To ask the Chancellor of the Exchequer, whether she has made an assessment of the potential impact of VAT on social media advertising on the reach of charity campaigns aimed at vulnerable groups who predominantly consume information online.

Answered by Dan Tomlinson - Exchequer Secretary (HM Treasury)

VAT is a broad-based tax on consumption and the 20 per cent standard rate applies to most goods and services. VAT is the UK’s third largest tax, forecast to raise £180 billion in 2025/26. Taxation is a vital source of revenue that helps to fund vital public services including schools and hospitals.

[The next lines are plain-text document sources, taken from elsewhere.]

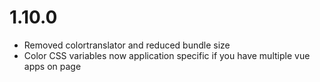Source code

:# 1.10.0

- Removed colortranslator and reduced bundle size
- Color CSS variables now application specific if you have multiple vue apps on page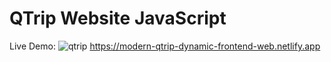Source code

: # QTrip Website JavaScript


Live Demo:  ![qtrip](https://user-images.githubusercontent.com/76960865/215405541-bb530942-d52d-4ac0-bc31-7dfbe8011fe9.png)
 https://modern-qtrip-dynamic-frontend-web.netlify.app
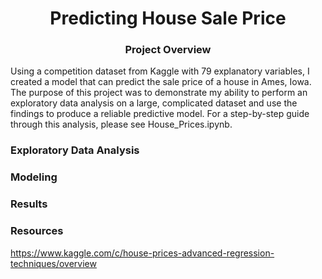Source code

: # <div align="center">Predicting House Sale Price</div>

### <div align="center">Project Overview</div>
Using a competition dataset from Kaggle with 79 explanatory variables, I created a model that can predict the sale price of a house in Ames, Iowa. The purpose of this project was to demonstrate my ability to perform an exploratory data analysis on a large, complicated dataset and use the findings to produce a reliable predictive model. For a step-by-step guide through this analysis, please see House_Prices.ipynb.

### Exploratory Data Analysis

### Modeling

### Results

### Resources
https://www.kaggle.com/c/house-prices-advanced-regression-techniques/overview
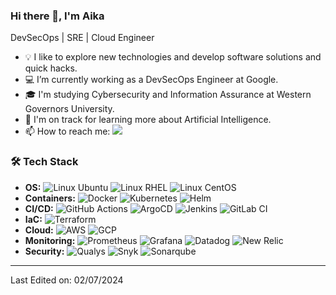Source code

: ### Hi there 👋, I'm Aika

DevSecOps | SRE | Cloud Engineer

- 💡 I like to explore new technologies and develop software solutions and quick hacks.
- 💻 I’m currently working as a DevSecOps Engineer at Google.
- 🎓 I'm studying Cybersecurity and Information Assurance at Western Governors University.
- 🤖 I'm on track for learning more about Artificial Intelligence.
- 📫 How to reach me: <a href="https://www.linkedin.com/in/birnazarova/"><img src="https://img.shields.io/badge/-Aika%20Birnazarova%20-0077B5?style=flat&logo=Linkedin&logoColor=white"/></a>

### 🛠 Tech Stack

- **OS:** ![Linux Ubuntu](https://img.shields.io/badge/Linux_Ubuntu-y?style=flat&logo=ubuntu&color=05122A) ![Linux RHEL](https://img.shields.io/badge/Linux_RHEL-y?style=flat&logo=redhat&color=05122A) ![Linux CentOS](https://img.shields.io/badge/Linux_CentOS-y?style=flat&logo=centos&color=05122A)
- **Containers:** ![Docker](https://img.shields.io/badge/Docker-y?style=flat&logo=docker&color=05122A) ![Kubernetes](https://img.shields.io/badge/Kubernetes-y?style=flat&logo=kubernetes&color=05122A) ![Helm](https://img.shields.io/badge/Helm-y?style=flat&logo=helm&color=05122A)
- **CI/CD:** ![GitHub Actions](https://img.shields.io/badge/Github%20Actions-y?style=flat&logo=githubactions&color=05122A) ![ArgoCD](https://img.shields.io/badge/ArgoCD-y?style=flat&logo=argo&color=05122A) ![Jenkins](https://img.shields.io/badge/Jenkins-y?style=flat&logo=jenkins&color=05122A) ![GitLab CI](https://img.shields.io/badge/GitLab%20CI-y?style=flat&logo=gitlab&color=05122A)
- **IaC:** ![Terraform](https://img.shields.io/badge/Terraform-y?style=flat&logo=terraform&color=05122A)
- **Cloud:** ![AWS](https://img.shields.io/badge/Amazon%20Web%20Services-y?style=flat&logo=amazonaws&color=05122A) ![GCP](https://img.shields.io/badge/Google%20Cloud%20Platform-y?style=flat&logo=googlecloud&color=05122A) 
- **Monitoring:** ![Prometheus](https://img.shields.io/badge/Prometheus-y?style=flat&logo=prometheus&color=05122A) ![Grafana](https://img.shields.io/badge/Grafana-y?style=flat&logo=grafana&color=05122A) ![Datadog](https://img.shields.io/badge/Datadog-y?style=flat&logo=datadog&color=05122A) ![New Relic](https://img.shields.io/badge/New%20Relic-y?style=flat&logo=newrelic&color=05122A)
- **Security:** ![Qualys](https://img.shields.io/badge/Qualys-y?style=flat&logo=qualys&color=05122A) ![Snyk](https://img.shields.io/badge/Snyk-y?style=flat&logo=snyk&color=05122A) ![Sonarqube](https://img.shields.io/badge/SonarQube-y?style=flat&logo=sonarqube&color=05122A)

---
Last Edited on: 02/07/2024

Charities already benefit from a reduced (5%) or zero rate of tax when purchasing some goods and services. More information about VAT relief for charities can be found here: VAT for charities: What qualifies for VAT relief - GOV.UK. The Government has no plans to broaden this list of goods and services to include social media advertising, but takes steps elsewhere in the tax system to ensure that charities receive treatment that takes account of their unique status and invaluable contribution.

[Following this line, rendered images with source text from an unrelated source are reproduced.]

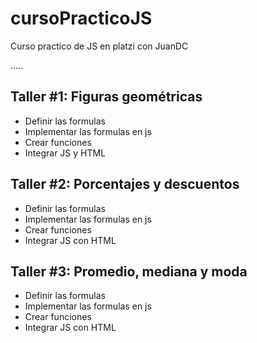 # cursoPracticoJS

Curso practico de JS en platzi con JuanDC

.....

## Taller #1: Figuras geométricas

- Definir las formulas
- Implementar las formulas en js
- Crear funciones
- Integrar JS y HTML

## Taller #2: Porcentajes y descuentos

- Definir las formulas
- Implementar las formulas en js
- Crear funciones
- Integrar JS con HTML

## Taller #3: Promedio, mediana y moda

- Definir las formulas
- Implementar las formulas en js
- Crear funciones
- Integrar JS con HTML

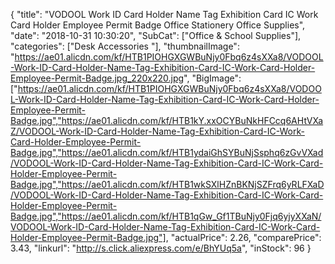 {
	"title": "VODOOL Work ID Card Holder Name Tag Exhibition Card IC Work Card Holder Employee Permit Badge Office Stationery Office Supplies",
	"date": "2018-10-31 10:30:20",
	"SubCat": ["Office & School Supplies"],
	"categories": ["Desk Accessories "],
	"thumbnailImage": "https://ae01.alicdn.com/kf/HTB1PIOHGXGWBuNjy0Fbq6z4sXXa8/VODOOL-Work-ID-Card-Holder-Name-Tag-Exhibition-Card-IC-Work-Card-Holder-Employee-Permit-Badge.jpg_220x220.jpg",
	"BigImage": ["https://ae01.alicdn.com/kf/HTB1PIOHGXGWBuNjy0Fbq6z4sXXa8/VODOOL-Work-ID-Card-Holder-Name-Tag-Exhibition-Card-IC-Work-Card-Holder-Employee-Permit-Badge.jpg","https://ae01.alicdn.com/kf/HTB1kY.xxOCYBuNkHFCcq6AHtVXaZ/VODOOL-Work-ID-Card-Holder-Name-Tag-Exhibition-Card-IC-Work-Card-Holder-Employee-Permit-Badge.jpg","https://ae01.alicdn.com/kf/HTB1ydaiGhSYBuNjSsphq6zGvVXad/VODOOL-Work-ID-Card-Holder-Name-Tag-Exhibition-Card-IC-Work-Card-Holder-Employee-Permit-Badge.jpg","https://ae01.alicdn.com/kf/HTB1wkSXlHZnBKNjSZFrq6yRLFXaD/VODOOL-Work-ID-Card-Holder-Name-Tag-Exhibition-Card-IC-Work-Card-Holder-Employee-Permit-Badge.jpg","https://ae01.alicdn.com/kf/HTB1qGw_Gf1TBuNjy0Fjq6yjyXXaN/VODOOL-Work-ID-Card-Holder-Name-Tag-Exhibition-Card-IC-Work-Card-Holder-Employee-Permit-Badge.jpg"],
	"actualPrice": 2.26,
	"comparePrice": 3.43,
	"linkurl": "http://s.click.aliexpress.com/e/BhYUq5a",
	"inStock": 96
}
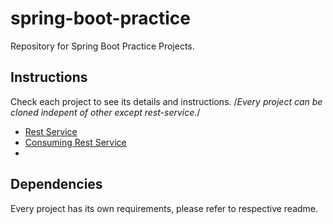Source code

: # spring-boot-practice

Repository for Spring Boot Practice Projects.

## Instructions

Check each project to see its details and instructions. /*Every project can be cloned indepent of other except rest-service.*/

- [Rest Service](rest-service/README.adoc)
- [Consuming Rest Service](https://github.com/vimal-s/consuming-rest-service/blob/master/README.adoc)
- []()

## Dependencies

Every project has its own requirements, please refer to respective readme.
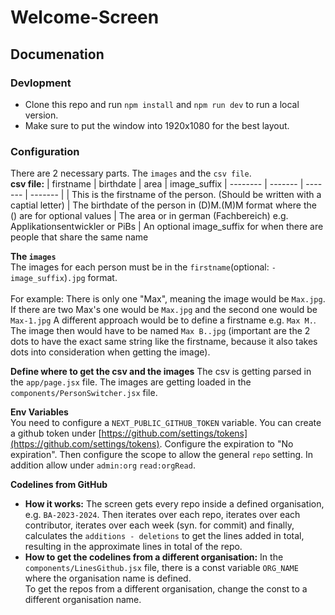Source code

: # Welcome-Screen

## Documenation

### Devlopment

- Clone this repo and run `npm install` and `npm run dev` to run a local version.
- Make sure to put the window into 1920x1080 for the best layout.

### Configuration

There are 2 necessary parts. The `images` and the `csv file`.
<br/>
**csv file:**
| firstname | birthdate | area | image_suffix
| -------- | ------- | ------- | ------- |
| This is the firstname of the person. (Should be written with a captial letter) | The birthdate of the person in (D)M.(M)M format where the () are for optional values | The area or in german (Fachbereich) e.g. Applikationsentwickler or PiBs | An optional image_suffix for when there are people that share the same name

**The `images`**<br/>
The images for each person must be in the `firstname`(optional: `-image_suffix`)`.jpg` format. <br/><br/>
For example: There is only one "Max", meaning the image would be `Max.jpg`. <br/>If there are two Max's one would be `Max.jpg` and the second one would be `Max-1.jpg`
A different approach would be to define a firstname e.g. `Max M.`. The image then would have to be named `Max B..jpg` (important are the 2 dots to have the exact same string like the firstname, because it also takes dots into consideration when getting the image).

**Define where to get the csv and the images**
The csv is getting parsed in the `app/page.jsx` file.
The images are getting loaded in the `components/PersonSwitcher.jsx` file.

**Env Variables**<br/>
You need to configure a `NEXT_PUBLIC_GITHUB_TOKEN` variable. You can create a github token under [https://github.com/settings/tokens](https://github.com/settings/tokens). Configure the expiration to "No expiration". Then configure the scope to allow the general `repo` setting. In addition allow under `admin:org` `read:orgRead`.

**Codelines from GitHub**

- **How it works:**
  The screen gets every repo inside a defined organisation, e.g. `BA-2023-2024`. Then iterates over each repo, iterates over each contributor, iterates over each week (syn. for commit) and finally, calculates the `additions - deletions` to get the lines added in total, resulting in the approximate lines in total of the repo.
- **How to get the codelines from a different organisation:**
  In the `components/LinesGithub.jsx` file, there is a const variable `ORG_NAME` where the organisation name is defined. <br/>To get the repos from a different organisation, change the const to a different organisation name.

Our tax regime for charities, including gift aid and an exemption from paying business rates, is among the most generous of anywhere in the world, with tax reliefs for charities and their donors worth just over £6 billion for the tax year to April 2024.


Written Question
Social Media: VAT
Wednesday 25th March 2026

Asked by: James Wild (Conservative - North West Norfolk)

Question to the HM Treasury:

To ask the Chancellor of the Exchequer, what assessment she has made about the level of financial burden placed on charities arising from having to pay VAT on targeted social media advertising.

Answered by Dan Tomlinson - Exchequer Secretary (HM Treasury)

VAT is a broad-based tax on consumption and the 20 per cent standard rate applies to most goods and services. VAT is the UK’s third largest tax, forecast to raise £180 billion in 2025/26. Taxation is a vital source of revenue that helps to fund vital public services including schools and hospitals.

Charities already benefit from a reduced (5%) or zero rate of tax when purchasing some goods and services. More information about VAT relief for charities can be found here: VAT for charities: What qualifies for VAT relief - GOV.UK. The Government has no plans to broaden this list of goods and services to include social media advertising, but takes steps elsewhere in the tax system to ensure that charities receive treatment that takes account of their unique status and invaluable contribution.

Our tax regime for charities, including gift aid and an exemption from paying business rates, is among the most generous of anywhere in the world, with tax reliefs for charities and their donors worth just over £6 billion for the tax year to April 2024.